Remember, it’s important to thoroughly research any investment and consult with a financial advisor before making any decisions.
Which Canadian mutual funds offer high returns with low risk?
Aside from money market funds, mutual funds are not considered safe investments. But some mutual funds focus on providing some potential for income or capital appreciation with low to moderate levels of risk.
For example, the TD Canadian Bond Index Fund aims to track the performance of a broad Canadian bond market index, providing diversification and reducing risk.
The RBC Canadian Dividend Fund invests in a diversified portfolio of established Canadian companies that have a history of paying dividends, which can provide income and potential capital appreciation to your portfolio.

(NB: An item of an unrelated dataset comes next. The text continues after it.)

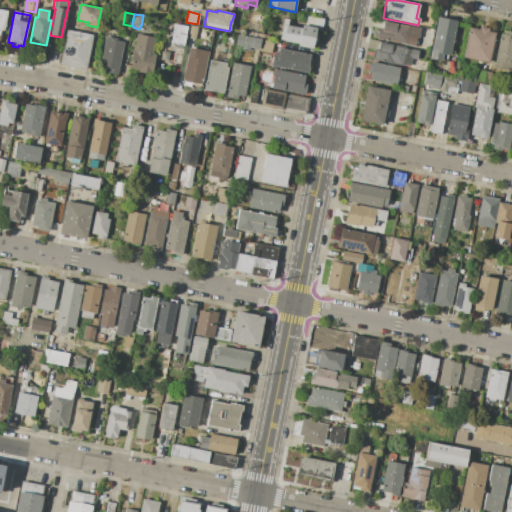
[(437,17),(456,20),(450,55),(441,54),(440,60),(431,58),(433,52),(431,52),(437,17)]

Where can I invest a large sum safely while maximizing returns in Canada?
For large-sum investments, you could consider Treasury Bills (T-Bills), which are issued by the Federal government and have guaranteed returns. T-Bills are a very safe investment option and can be held in both registered and non-registered investment accounts.
You can purchase them directly from most banks in Canada. While they won’t earn high returns, your money is better off in a T-bill than sitting in a standard chequing or savings account.
Where is the safest place to keep money in Canada?
One of the safest places to keep your money is in a bank account at a reputable financial institution, which provides deposit insurance for up to $100,000 or more through the Canada Deposit Insurance Corporation (CDIC).